Workshops ranged from entrepreneurship to trauma, from financial literacy to dealing with police, from replacing a negative self-image to social media and branding.
The interactive sessions gave the young men a chance to ask questions and learn from experts and leaders. For example, Alex Hart-Upendo, an 11-year-old entrepreneur from Racine, told the students how he started his own business, called Build-a-Bow, making bow ties.
The program has been going long enough now that some past participants are involved in leading workshops. Torrin Owney, now a first-year student at UWM who plans to major in secondary education, attended previous summits and this year served on the planning committee for the event. He led a session called Real Talk, to help the young men improve their communication skills and relations with their friends and family.
The future these young men need to build can be challenging. At the opening ceremony, Kwabena Nixon, spoken word artist and activist, asked the students to raise their hands if they knew someone who’d lost a family member to violence. Almost every hand in the room went up.
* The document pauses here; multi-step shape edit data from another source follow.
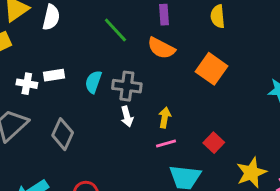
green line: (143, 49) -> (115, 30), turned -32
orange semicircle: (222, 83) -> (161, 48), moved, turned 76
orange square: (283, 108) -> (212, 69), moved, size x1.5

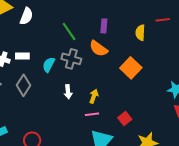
gray cross: (127, 86) -> (71, 59), moved
gray diamond: (63, 134) -> (23, 85), moved

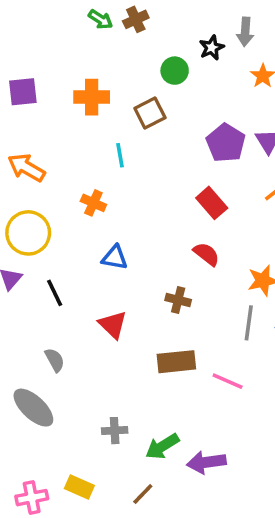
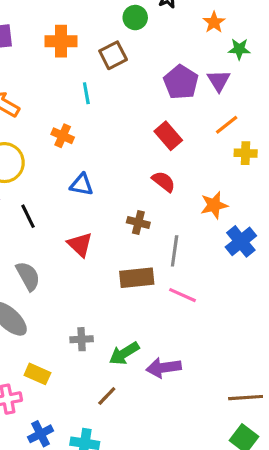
gray line: (249, 323) -> (175, 251), moved
gray semicircle: (55, 360) -> (28, 276), size x1.4
yellow rectangle: (79, 487) -> (37, 374), moved

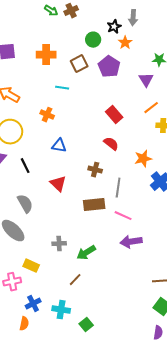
orange star: (214, 22) -> (125, 43), moved
purple pentagon: (181, 82) -> (109, 67), moved
cyan line: (86, 93) -> (62, 88), turned -72
purple arrow: (164, 368) -> (131, 242), moved

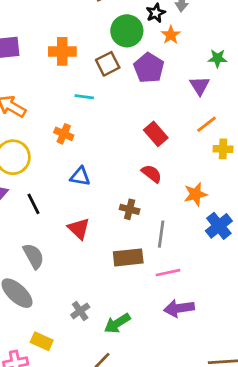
green circle: (93, 40) -> (127, 31), size x1.5
pink line: (123, 216) -> (168, 273), turned -36
gray cross: (59, 244) -> (80, 311), turned -32

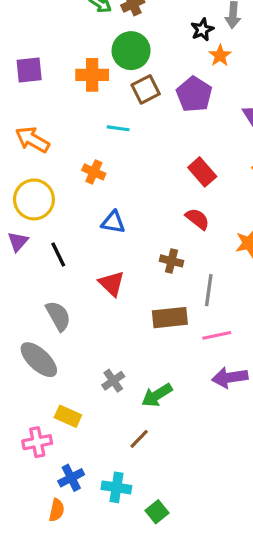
green circle: (127, 31) -> (131, 51), moved

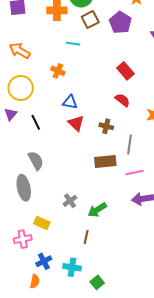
red triangle: (112, 284) -> (76, 123), moved
gray ellipse: (39, 360) -> (24, 188), turned 35
brown line: (139, 439) -> (86, 237), turned -32

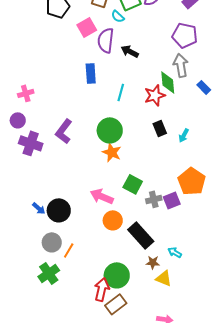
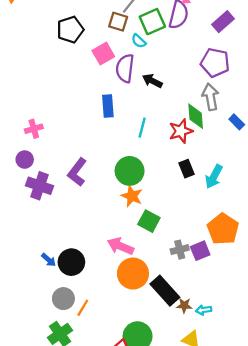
cyan arrow: (184, 135) -> (214, 177), size x1.5
green square: (133, 184) -> (149, 221), moved
orange circle: (113, 220) -> (133, 274), size x1.4
cyan arrow: (175, 252) -> (204, 310), turned -40
brown star: (153, 262) -> (184, 305), moved

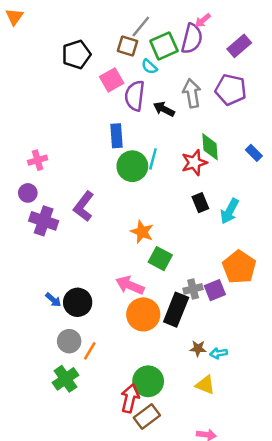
gray arrow: (210, 97) -> (192, 93), moved
green circle: (130, 171) -> (132, 166), moved
black rectangle: (165, 291) -> (176, 310), moved, turned 64

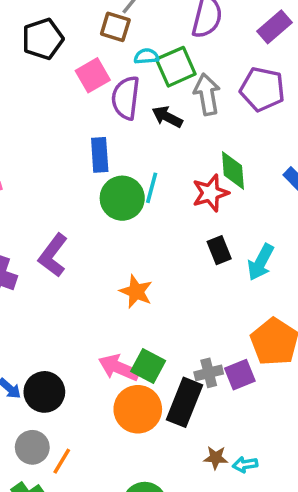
green square: (164, 46) -> (176, 67), moved
cyan semicircle: (149, 67) -> (146, 56), turned 133
green square: (160, 259) -> (148, 366), moved

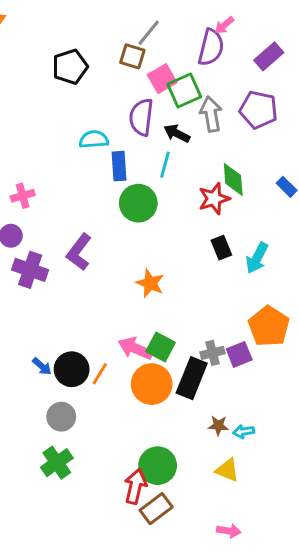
cyan semicircle: (146, 56) -> (94, 139), moved, size x1.4
pink square: (93, 75) -> (162, 79), moved
cyan line: (152, 188) -> (165, 165), moved
orange line: (62, 461) -> (100, 374), moved

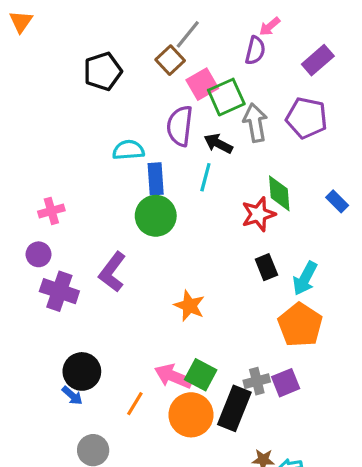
purple semicircle: (211, 47) -> (255, 50), size x0.7
brown square: (132, 56) -> (170, 60), turned 30
green circle: (138, 203) -> (156, 216), moved
orange pentagon: (269, 326) -> (300, 325), moved
black circle: (72, 369) -> (82, 371), moved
The goal of the summits is to show these young men what is possible and get them started on building their own, better futures, said Gary Williams, director of UWM’s Black Cultural Center, who started the summit in 2012.
“We need to expose these kids to opportunities and talk with them about their own development and role in the community,” he said. “We want to talk to them about opportunities beyond high school and middle school, have them looking at the next steps.”
It’s an idea many of the young students are already taking to heart. Said Kasim Alexander of Milwaukee College Prep-Lloyd Street: “I want to know more about all this. I want to learn how to make a better life as a young black male in Milwaukee.”
Sponsors of this year’s summit included Northwestern Mutual, Wells Fargo Bank, the Greater Milwaukee Foundation, the Social Development Commission, Wisconsin Community Services, the Milwaukee County Office on African American Affairs, the Medical College of Wisconsin, Cousin’s Subs, MPS’ Black and Latino Male Achievement, United Way, the City of Milwaukee’s Office on Violence Prevention and the city’s My Brother’s Keeper Initiative.